The value p = 0.5 maximizes the product p(1-p) = 0.25, which gives the largest possible margin of error for any given sample size. This is the most conservative estimate — the actual MOE will be equal to or smaller than this value regardless of the true proportion. Using p = 0.5 ensures your sample size is adequate even in the worst case scenario.

How does population size affect the margin of error?

For large populations, population size has virtually no effect on the margin of error — only sample size matters. The finite population correction (FPC) only becomes relevant when sampling more than about 5% of the population. For example, a sample of 1,000 from a population of 10,000 would have a slightly smaller MOE than a sample of 1,000 from a population of 10 million, but the difference is negligible for the larger population.

Does the margin of error account for all sources of error?

No. The margin of error only accounts for sampling error — the random variation due to surveying a sample rather than the entire population. It does not account for non-response bias, measurement error, question wording effects, interviewer effects, or coverage error. These non-sampling errors can be larger than the margin of error and are much harder to quantify.

How do I reduce the margin of error?

The most effective way to reduce the margin of error is to increase the sample size. However, the relationship is not linear — to halve the MOE, you need to quadruple the sample size (since MOE is proportional to 1/√n). You can also reduce the confidence level, but this means accepting a higher risk that the interval doesn't contain the true value.
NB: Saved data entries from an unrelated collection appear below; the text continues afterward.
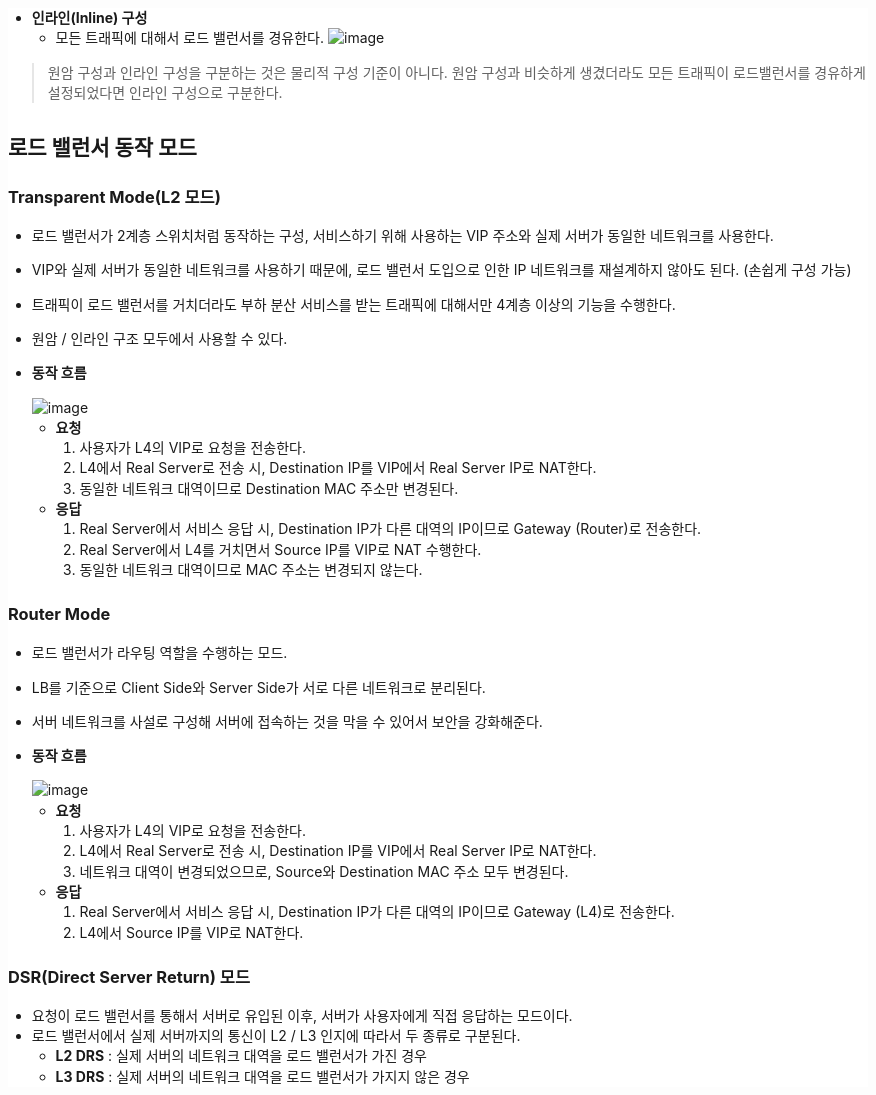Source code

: - **인라인(Inline) 구성** 
  - 모든 트래픽에 대해서 로드 밸런서를 경유한다.
    <img width="371" alt="image" src="https://github.com/rlaisqls/TIL/assets/81006587/dadc1467-e072-4757-a09a-dca8ade30830">

> 원암 구성과 인라인 구성을 구분하는 것은 물리적 구성 기준이 아니다. 원암 구성과 비슷하게 생겼더라도 모든 트래픽이 로드밸런서를 경유하게 설정되었다면 인라인 구성으로 구분한다.

## 로드 밸런서 동작 모드

### Transparent Mode(L2 모드)

- 로드 밸런서가 2계층 스위치처럼 동작하는 구성, 서비스하기 위해 사용하는 VIP 주소와 실제 서버가 동일한 네트워크를 사용한다.
- VIP와 실제 서버가 동일한 네트워크를 사용하기 때문에, 로드 밸런서 도입으로 인한 IP 네트워크를 재설계하지 않아도 된다. (손쉽게 구성 가능)
- 트래픽이 로드 밸런서를 거치더라도 부하 분산 서비스를 받는 트래픽에 대해서만 4계층 이상의 기능을 수행한다.
- 원암 / 인라인 구조 모두에서 사용할 수 있다.

- **동작 흐름**

    <img width="725" alt="image" src="https://github.com/rlaisqls/TIL/assets/81006587/ac280b8e-b2a2-42d1-b9a0-6bab12d148ed">

  - **요청**
    1. 사용자가 L4의 VIP로 요청을 전송한다.
    2. L4에서 Real Server로 전송 시, Destination IP를 VIP에서 Real Server IP로 NAT한다.
    3. 동일한 네트워크 대역이므로 Destination MAC 주소만 변경된다.
  - **응답**
    1. Real Server에서 서비스 응답 시, Destination IP가 다른 대역의 IP이므로 Gateway (Router)로 전송한다.
    2. Real Server에서 L4를 거치면서 Source IP를 VIP로 NAT 수행한다.
    3. 동일한 네트워크 대역이므로 MAC 주소는 변경되지 않는다.

### Router Mode

- 로드 밸런서가 라우팅 역할을 수행하는 모드.
- LB를 기준으로 Client Side와 Server Side가 서로 다른 네트워크로 분리된다.
- 서버 네트워크를 사설로 구성해 서버에 접속하는 것을 막을 수 있어서 보안을 강화해준다.
  
- **동작 흐름**

    <img width="716" alt="image" src="https://github.com/rlaisqls/TIL/assets/81006587/e86f0379-6381-4f1c-a28f-06fd819fe0d5">

  - **요청**
    1. 사용자가 L4의 VIP로 요청을 전송한다.
    2. L4에서 Real Server로 전송 시, Destination IP를 VIP에서 Real Server IP로 NAT한다.
    3. 네트워크 대역이 변경되었으므로, Source와 Destination MAC 주소 모두 변경된다.
  - **응답**
    1. Real Server에서 서비스 응답 시, Destination IP가 다른 대역의 IP이므로 Gateway (L4)로 전송한다.
    2. L4에서 Source IP를 VIP로 NAT한다.

### DSR(Direct Server Return) 모드

- 요청이 로드 밸런서를 통해서 서버로 유입된 이후, 서버가 사용자에게 직접 응답하는 모드이다.
- 로드 밸런서에서 실제 서버까지의 통신이 L2 / L3 인지에 따라서 두 종류로 구분된다.
  - **L2 DRS** : 실제 서버의 네트워크 대역을 로드 밸런서가 가진 경우
  - **L3 DRS** : 실제 서버의 네트워크 대역을 로드 밸런서가 가지지 않은 경우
There are diminishing returns to increasing sample size beyond a certain point.

What is the difference between margin of error and standard error?

Standard error (SE) measures the variability of the sampling distribution — how much the sample statistic would vary across repeated samples. Margin of error (MOE) equals the critical value times the standard error: MOE = z* × SE. The margin of error is always larger than the standard error because it incorporates the desired confidence level. At 95% confidence, MOE ≈ 1.96 × SE.